Activity – A single stretch of the material below is to be transcribed exactly, starting at the line with "10: (359, 297)" and ending after the line with "28: (96, 131)".

Records for the exercise –
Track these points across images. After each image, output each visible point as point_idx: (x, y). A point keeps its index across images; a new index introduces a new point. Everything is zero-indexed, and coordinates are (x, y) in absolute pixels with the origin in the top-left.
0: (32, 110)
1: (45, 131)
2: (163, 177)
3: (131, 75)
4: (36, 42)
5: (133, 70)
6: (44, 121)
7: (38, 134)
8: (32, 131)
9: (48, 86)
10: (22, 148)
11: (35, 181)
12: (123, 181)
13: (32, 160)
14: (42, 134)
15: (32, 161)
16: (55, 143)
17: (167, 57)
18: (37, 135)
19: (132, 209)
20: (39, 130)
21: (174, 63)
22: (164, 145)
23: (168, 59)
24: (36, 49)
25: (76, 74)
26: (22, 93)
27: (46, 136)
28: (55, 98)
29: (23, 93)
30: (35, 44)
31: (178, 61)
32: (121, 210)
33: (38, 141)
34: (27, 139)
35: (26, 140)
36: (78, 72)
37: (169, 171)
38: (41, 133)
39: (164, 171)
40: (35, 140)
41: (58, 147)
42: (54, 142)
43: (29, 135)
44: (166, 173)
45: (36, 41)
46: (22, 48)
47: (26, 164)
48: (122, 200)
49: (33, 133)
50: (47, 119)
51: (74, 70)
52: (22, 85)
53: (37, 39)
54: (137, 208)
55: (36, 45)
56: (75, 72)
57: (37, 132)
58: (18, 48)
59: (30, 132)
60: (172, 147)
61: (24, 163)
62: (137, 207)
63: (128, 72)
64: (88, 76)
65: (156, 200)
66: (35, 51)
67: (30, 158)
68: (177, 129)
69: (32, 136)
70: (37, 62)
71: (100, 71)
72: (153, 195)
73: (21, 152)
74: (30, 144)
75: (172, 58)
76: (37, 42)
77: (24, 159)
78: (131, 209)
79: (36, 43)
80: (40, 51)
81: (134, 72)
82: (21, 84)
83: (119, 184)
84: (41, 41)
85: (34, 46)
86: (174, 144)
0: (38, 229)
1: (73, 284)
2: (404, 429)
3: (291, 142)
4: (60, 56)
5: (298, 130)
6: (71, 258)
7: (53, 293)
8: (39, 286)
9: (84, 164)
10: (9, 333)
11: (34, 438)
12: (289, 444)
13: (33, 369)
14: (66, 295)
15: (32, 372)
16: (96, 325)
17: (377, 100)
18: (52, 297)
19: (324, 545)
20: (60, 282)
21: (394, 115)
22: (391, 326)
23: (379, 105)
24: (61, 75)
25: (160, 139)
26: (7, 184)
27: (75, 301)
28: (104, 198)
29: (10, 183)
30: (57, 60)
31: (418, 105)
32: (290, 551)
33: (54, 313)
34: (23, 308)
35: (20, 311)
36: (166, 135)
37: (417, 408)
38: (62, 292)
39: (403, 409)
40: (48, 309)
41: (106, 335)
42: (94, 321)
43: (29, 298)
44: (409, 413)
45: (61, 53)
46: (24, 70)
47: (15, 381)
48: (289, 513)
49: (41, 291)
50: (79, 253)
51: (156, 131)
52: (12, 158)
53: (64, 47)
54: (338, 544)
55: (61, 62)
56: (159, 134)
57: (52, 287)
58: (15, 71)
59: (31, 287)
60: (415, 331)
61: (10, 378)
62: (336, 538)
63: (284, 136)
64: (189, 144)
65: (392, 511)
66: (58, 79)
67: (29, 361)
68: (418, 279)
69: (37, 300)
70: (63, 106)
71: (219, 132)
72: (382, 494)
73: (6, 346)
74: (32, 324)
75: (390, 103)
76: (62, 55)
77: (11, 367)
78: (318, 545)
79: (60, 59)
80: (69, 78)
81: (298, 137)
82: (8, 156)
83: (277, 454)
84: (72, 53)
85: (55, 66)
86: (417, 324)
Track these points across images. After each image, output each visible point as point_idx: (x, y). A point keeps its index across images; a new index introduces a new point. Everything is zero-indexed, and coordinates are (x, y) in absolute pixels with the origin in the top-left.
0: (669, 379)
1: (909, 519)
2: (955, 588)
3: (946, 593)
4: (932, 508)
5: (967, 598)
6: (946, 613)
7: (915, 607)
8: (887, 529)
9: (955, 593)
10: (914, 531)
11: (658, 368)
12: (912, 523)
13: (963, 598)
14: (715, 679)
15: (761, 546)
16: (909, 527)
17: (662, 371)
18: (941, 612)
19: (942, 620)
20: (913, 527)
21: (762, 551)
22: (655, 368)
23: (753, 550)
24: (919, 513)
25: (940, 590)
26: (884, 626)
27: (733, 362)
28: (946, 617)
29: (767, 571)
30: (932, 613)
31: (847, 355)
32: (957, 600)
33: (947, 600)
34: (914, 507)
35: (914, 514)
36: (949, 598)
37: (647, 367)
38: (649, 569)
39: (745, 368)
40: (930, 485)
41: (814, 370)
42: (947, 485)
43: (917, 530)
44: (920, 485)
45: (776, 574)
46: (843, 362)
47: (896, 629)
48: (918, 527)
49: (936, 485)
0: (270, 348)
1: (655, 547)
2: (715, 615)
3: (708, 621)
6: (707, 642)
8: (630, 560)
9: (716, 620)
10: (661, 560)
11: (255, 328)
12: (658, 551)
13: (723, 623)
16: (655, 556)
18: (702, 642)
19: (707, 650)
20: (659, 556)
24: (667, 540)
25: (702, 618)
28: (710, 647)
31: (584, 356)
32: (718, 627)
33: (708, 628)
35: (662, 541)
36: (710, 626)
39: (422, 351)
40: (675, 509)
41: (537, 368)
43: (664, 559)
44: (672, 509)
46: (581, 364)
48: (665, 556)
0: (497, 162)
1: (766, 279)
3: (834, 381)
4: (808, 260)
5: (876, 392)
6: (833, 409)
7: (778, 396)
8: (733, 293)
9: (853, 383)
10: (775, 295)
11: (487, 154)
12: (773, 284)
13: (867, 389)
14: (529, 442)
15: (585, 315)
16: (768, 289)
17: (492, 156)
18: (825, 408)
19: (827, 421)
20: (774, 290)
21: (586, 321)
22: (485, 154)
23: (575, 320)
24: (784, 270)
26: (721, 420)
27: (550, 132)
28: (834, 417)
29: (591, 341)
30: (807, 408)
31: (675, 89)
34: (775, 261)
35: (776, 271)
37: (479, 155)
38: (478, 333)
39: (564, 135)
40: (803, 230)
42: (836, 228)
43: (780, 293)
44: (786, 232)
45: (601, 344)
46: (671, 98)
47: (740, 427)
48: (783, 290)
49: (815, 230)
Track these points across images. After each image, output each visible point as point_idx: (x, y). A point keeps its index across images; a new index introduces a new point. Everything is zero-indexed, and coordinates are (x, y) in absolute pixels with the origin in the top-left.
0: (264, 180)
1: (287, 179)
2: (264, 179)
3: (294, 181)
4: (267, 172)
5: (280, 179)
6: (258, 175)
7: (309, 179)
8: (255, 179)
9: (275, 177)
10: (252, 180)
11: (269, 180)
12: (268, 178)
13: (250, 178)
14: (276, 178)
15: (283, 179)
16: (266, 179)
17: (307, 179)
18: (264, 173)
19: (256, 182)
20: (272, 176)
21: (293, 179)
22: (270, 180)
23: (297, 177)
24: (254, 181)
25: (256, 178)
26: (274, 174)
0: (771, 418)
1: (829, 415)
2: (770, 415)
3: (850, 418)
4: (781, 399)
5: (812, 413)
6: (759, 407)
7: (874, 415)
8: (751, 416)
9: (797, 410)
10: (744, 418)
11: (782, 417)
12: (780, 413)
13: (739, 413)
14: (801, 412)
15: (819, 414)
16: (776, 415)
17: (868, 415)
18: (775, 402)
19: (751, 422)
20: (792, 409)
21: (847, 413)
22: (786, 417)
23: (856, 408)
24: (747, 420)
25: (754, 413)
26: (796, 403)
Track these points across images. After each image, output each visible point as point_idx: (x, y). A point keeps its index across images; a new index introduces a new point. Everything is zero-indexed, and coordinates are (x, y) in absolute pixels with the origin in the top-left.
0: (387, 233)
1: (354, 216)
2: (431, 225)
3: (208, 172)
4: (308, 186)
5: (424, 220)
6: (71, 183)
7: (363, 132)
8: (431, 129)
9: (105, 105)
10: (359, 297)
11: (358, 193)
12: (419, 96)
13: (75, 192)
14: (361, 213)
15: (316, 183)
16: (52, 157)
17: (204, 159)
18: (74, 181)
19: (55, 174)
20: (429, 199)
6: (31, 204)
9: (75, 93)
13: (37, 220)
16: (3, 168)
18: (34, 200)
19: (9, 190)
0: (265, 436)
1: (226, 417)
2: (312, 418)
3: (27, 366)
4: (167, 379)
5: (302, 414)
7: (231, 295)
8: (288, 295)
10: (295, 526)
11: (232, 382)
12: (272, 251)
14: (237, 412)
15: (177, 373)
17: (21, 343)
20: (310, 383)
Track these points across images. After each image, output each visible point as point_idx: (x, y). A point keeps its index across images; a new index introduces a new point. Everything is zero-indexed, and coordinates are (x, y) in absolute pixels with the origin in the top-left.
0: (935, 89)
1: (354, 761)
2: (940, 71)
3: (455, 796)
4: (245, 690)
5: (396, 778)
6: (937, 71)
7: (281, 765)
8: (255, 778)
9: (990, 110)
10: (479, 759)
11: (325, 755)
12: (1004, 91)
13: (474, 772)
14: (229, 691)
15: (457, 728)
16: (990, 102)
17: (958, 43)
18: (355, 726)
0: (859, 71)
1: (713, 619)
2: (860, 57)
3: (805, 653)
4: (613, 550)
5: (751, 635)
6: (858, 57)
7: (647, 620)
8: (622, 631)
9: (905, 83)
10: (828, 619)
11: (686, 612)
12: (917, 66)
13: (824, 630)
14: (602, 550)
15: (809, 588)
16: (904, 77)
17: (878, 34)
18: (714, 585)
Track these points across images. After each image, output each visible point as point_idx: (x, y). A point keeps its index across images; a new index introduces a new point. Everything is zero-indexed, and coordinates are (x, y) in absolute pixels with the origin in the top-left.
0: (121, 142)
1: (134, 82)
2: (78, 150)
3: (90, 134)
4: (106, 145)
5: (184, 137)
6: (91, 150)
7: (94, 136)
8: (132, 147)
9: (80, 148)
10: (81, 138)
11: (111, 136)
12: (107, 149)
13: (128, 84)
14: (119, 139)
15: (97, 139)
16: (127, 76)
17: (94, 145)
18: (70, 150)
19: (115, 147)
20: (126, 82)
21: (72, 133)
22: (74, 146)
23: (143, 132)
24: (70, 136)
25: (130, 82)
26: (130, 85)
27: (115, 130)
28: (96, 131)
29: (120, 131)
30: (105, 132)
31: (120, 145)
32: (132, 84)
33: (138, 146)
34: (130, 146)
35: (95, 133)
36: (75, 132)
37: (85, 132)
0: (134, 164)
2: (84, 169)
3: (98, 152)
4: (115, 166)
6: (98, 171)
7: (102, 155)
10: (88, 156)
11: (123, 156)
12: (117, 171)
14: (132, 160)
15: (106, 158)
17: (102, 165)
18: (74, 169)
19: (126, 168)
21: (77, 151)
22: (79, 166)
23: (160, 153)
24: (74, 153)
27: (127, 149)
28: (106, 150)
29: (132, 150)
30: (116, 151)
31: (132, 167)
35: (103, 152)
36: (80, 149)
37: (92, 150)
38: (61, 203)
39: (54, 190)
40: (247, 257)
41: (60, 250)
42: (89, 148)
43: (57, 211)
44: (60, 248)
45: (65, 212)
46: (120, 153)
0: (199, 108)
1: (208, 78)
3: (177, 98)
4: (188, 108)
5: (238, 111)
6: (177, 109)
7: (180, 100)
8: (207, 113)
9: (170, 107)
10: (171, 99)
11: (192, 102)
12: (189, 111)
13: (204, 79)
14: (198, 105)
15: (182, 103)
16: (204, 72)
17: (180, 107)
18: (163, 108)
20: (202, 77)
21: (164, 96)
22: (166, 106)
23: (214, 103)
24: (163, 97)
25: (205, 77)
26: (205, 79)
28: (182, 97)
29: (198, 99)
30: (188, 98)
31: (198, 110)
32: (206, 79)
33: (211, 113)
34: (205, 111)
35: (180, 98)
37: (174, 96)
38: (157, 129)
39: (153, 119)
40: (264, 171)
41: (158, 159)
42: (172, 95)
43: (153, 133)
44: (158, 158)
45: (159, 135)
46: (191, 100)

Exercise answer –
10: (359, 297)
11: (358, 193)
12: (419, 96)
13: (75, 192)
14: (361, 213)
15: (316, 183)
16: (52, 157)
17: (204, 159)
18: (74, 181)
19: (55, 174)
20: (429, 199)
6: (31, 204)
9: (75, 93)
13: (37, 220)
16: (3, 168)
18: (34, 200)
19: (9, 190)
0: (265, 436)
1: (226, 417)
2: (312, 418)
3: (27, 366)
4: (167, 379)
5: (302, 414)
7: (231, 295)
8: (288, 295)
10: (295, 526)
11: (232, 382)
12: (272, 251)
14: (237, 412)
15: (177, 373)
17: (21, 343)
20: (310, 383)
Track these points across images. After each image, output each visible point as point_idx: (x, y). A point keeps its index across images; a new index introduces a new point. Everything is zero-indexed, and coordinates are (x, y) in absolute pixels with the origin in the top-left.
0: (935, 89)
1: (354, 761)
2: (940, 71)
3: (455, 796)
4: (245, 690)
5: (396, 778)
6: (937, 71)
7: (281, 765)
8: (255, 778)
9: (990, 110)
10: (479, 759)
11: (325, 755)
12: (1004, 91)
13: (474, 772)
14: (229, 691)
15: (457, 728)
16: (990, 102)
17: (958, 43)
18: (355, 726)
0: (859, 71)
1: (713, 619)
2: (860, 57)
3: (805, 653)
4: (613, 550)
5: (751, 635)
6: (858, 57)
7: (647, 620)
8: (622, 631)
9: (905, 83)
10: (828, 619)
11: (686, 612)
12: (917, 66)
13: (824, 630)
14: (602, 550)
15: (809, 588)
16: (904, 77)
17: (878, 34)
18: (714, 585)
Track these points across images. After each image, output each visible point as point_idx: (x, y). A point keeps its index across images; a new index introduces a new point. Everything is zero-indexed, and coordinates are (x, y) in absolute pixels with the origin in the top-left.
0: (121, 142)
1: (134, 82)
2: (78, 150)
3: (90, 134)
4: (106, 145)
5: (184, 137)
6: (91, 150)
7: (94, 136)
8: (132, 147)
9: (80, 148)
10: (81, 138)
11: (111, 136)
12: (107, 149)
13: (128, 84)
14: (119, 139)
15: (97, 139)
16: (127, 76)
17: (94, 145)
18: (70, 150)
19: (115, 147)
20: (126, 82)
21: (72, 133)
22: (74, 146)
23: (143, 132)
24: (70, 136)
25: (130, 82)
26: (130, 85)
27: (115, 130)
28: (96, 131)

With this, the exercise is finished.